▶ **DOCUMENT SECTION**

*****

Stable, irreversible 16-hex-char identifier for a sender id.

(anon/user-key 42)
"62b81b15a6414d9b"

Stable across calls; nil passes through:

[(= (anon/user-key 42) (anon/user-key 42))
 (anon/user-key nil)]
[true nil]

subject-key

[subject]

Stable 16-hex-char identifier for a topic/subject string. Wide enough that two distinct subjects almost never collide, so the key uniquely identifies a topic given the full corpus.

(anon/subject-key "channel introductions")
"b61cd3d678d6f0da"

anonymized-timeline

[messages]

One row per message, anonymized. Sender identity and subject are replaced by stable hash keys; message text is replaced by length only. Reaction count is kept; the per-emoji breakdown lives in anonymized-reactions.

(-> (anon/anonymized-timeline sample-messages)
    tc/column-names sort)
(:channel
 :client
 :content-length
 :edited
 :id
 :last-edit-ts
 :reaction-count
 :stream-id
 :subject-key
 :timestamp
 :user-key)

anonymized-reactions

[messages]

One row per (message, reaction). Both the message author’s subject and the reactor’s identity are anonymized; the emoji name is preserved (it captures community sentiment, not message content).

(-> (anon/anonymized-reactions sample-messages)
    tc/column-names sort)
(:channel
 :emoji-code
 :emoji-name
 :message-id
 :message-ts
 :reaction-type
 :reactor-user-key
 :stream-id
 :subject-key)

anonymized-edits

[messages]

One row per edit event. Editor and prior subject are anonymized; prior content is dropped. prev-stream is left as-is — it is a stream id, not personal data.

(-> (anon/anonymized-edits sample-messages)
    tc/column-names sort)
(:channel
 :edit-ts
 :editor-user-key
 :message-id
 :prev-stream
 :prev-subject-key
 :stream-id)

scicloj.zulipdata.narrative

ts->month-date

[ts]

Epoch-second -> first-of-month LocalDate (UTC).

(nar/ts->month-date 1725611765)
#object[java.time.LocalDate 0xe211652 "2024-09-01"]

ts->year-month

[ts]

Epoch-second -> “YYYY-MM” string (UTC).

(nar/ts->year-month 1725611765)
"2024-09"

ts->year

[ts]

Epoch-second -> integer year (UTC).

(nar/ts->year 1725611765)
2024

with-time-columns

[timeline]

Add :month-date, :year-month, and :year columns to a timeline that has a :timestamp column (epoch seconds).

(-> (nar/with-time-columns sample-anon)
    tc/column-names
    set
    (clojure.set/intersection #{:month-date :year-month :year}))
#{:month-date :year :year-month}

channel-lifecycle

[timeline]

One row per channel: first-date, last-date, total messages, active months, distinct users. Sorted ascending by first-date by default.

*****

▶ **WHAT YOU WILL DO**
Please decide whether each statement agrees with the documentation above, answering yes or no and quoting the words that settle it. (a) The anonymized timeline replaces message text with its length only. (b) The anonymized reactions drop the emoji name. (c) The anonymized edits replace prev-stream with a hash key.

*****

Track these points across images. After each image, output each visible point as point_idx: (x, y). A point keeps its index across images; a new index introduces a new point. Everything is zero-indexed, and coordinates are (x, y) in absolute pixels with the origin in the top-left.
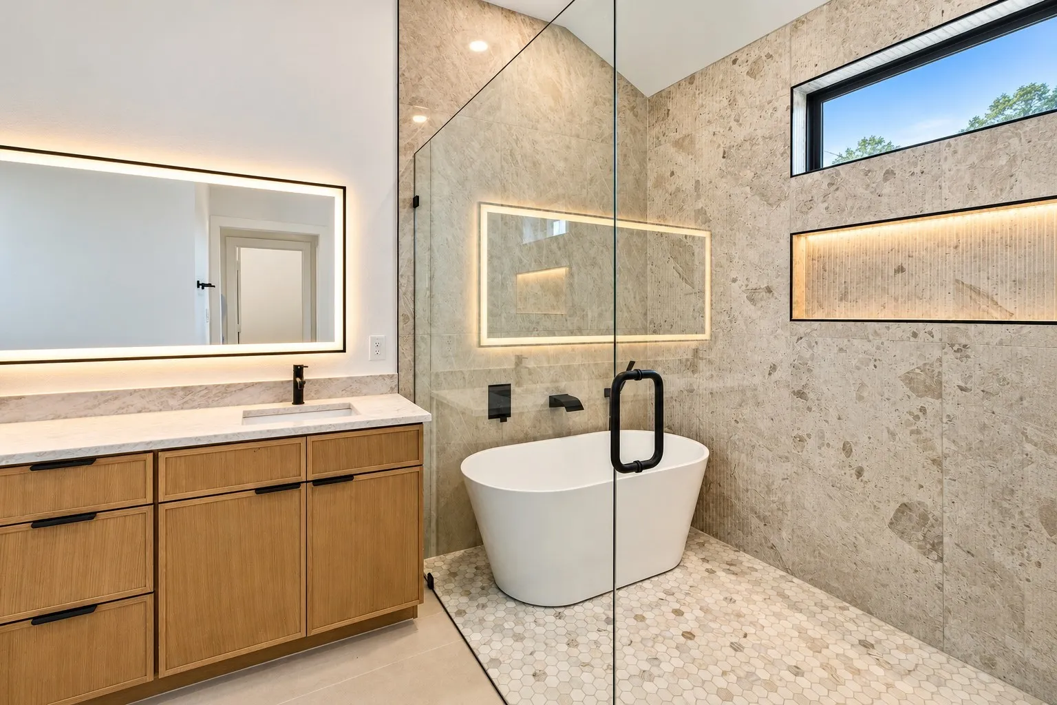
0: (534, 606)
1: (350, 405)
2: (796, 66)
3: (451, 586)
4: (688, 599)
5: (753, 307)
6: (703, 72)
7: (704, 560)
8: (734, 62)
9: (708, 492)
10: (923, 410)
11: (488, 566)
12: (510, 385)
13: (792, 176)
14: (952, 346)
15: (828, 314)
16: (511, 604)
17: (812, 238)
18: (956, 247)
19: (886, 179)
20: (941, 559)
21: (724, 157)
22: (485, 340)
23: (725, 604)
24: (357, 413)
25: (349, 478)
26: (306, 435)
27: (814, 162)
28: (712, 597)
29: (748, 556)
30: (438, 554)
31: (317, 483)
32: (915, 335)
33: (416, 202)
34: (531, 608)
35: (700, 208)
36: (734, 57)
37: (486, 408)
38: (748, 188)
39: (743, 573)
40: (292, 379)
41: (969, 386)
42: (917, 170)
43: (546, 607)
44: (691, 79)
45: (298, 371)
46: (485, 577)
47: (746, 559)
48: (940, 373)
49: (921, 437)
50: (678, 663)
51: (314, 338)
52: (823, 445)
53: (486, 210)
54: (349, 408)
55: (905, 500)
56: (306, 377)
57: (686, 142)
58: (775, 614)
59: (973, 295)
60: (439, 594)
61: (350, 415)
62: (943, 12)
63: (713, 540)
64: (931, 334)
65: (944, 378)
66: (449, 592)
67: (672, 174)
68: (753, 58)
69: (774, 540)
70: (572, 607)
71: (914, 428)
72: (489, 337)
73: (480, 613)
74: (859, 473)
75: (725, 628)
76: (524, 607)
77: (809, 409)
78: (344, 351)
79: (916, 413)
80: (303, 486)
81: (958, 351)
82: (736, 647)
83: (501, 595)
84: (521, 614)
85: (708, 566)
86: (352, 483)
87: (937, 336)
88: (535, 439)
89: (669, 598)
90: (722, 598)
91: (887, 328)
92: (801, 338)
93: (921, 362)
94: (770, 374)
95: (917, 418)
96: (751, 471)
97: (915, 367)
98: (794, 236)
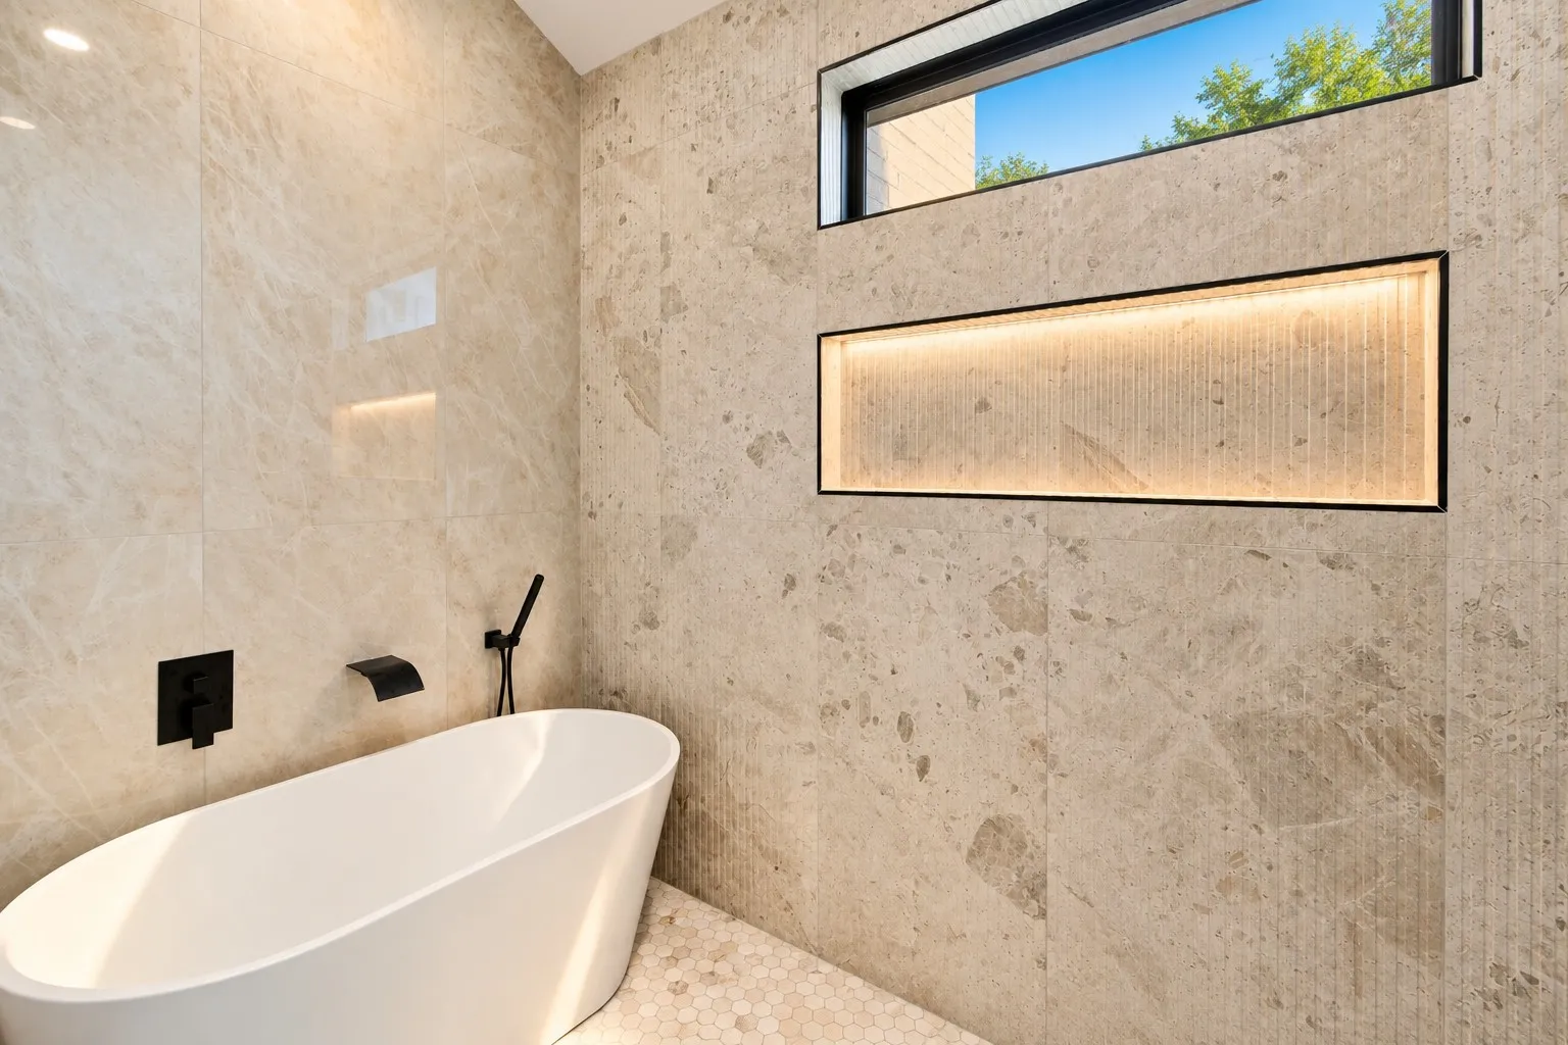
2: (825, 34)
5: (756, 469)
6: (677, 35)
8: (727, 19)
9: (682, 812)
10: (1019, 654)
12: (230, 652)
13: (820, 227)
14: (1063, 541)
15: (877, 482)
18: (1064, 369)
19: (964, 244)
20: (1043, 914)
21: (709, 191)
27: (854, 208)
32: (1008, 521)
35: (669, 284)
36: (726, 11)
38: (749, 250)
41: (1087, 611)
42: (1014, 230)
44: (657, 44)
47: (747, 939)
48: (1044, 591)
49: (1016, 701)
52: (868, 719)
55: (988, 813)
57: (646, 162)
59: (1089, 452)
63: (690, 901)
64: (1031, 518)
65: (1051, 598)
67: (623, 220)
68: (756, 14)
69: (790, 895)
71: (1006, 685)
74: (923, 768)
77: (847, 656)
79: (1010, 657)
81: (1072, 550)
87: (1041, 524)
91: (967, 509)
92: (834, 527)
93: (1017, 572)
94: (785, 593)
95: (1009, 667)
96: (754, 771)
97: (1008, 577)
98: (823, 339)
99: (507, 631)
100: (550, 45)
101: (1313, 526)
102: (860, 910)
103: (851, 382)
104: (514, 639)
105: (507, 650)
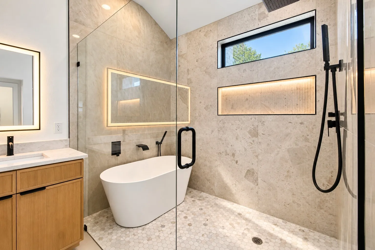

*****

▶ **TASK SOLUTION**
(a) Yes: "message text is replaced by length only."
(b) No: "the emoji name is preserved"
(c) No: "prev-stream is left as-is — it is a stream id, not personal data."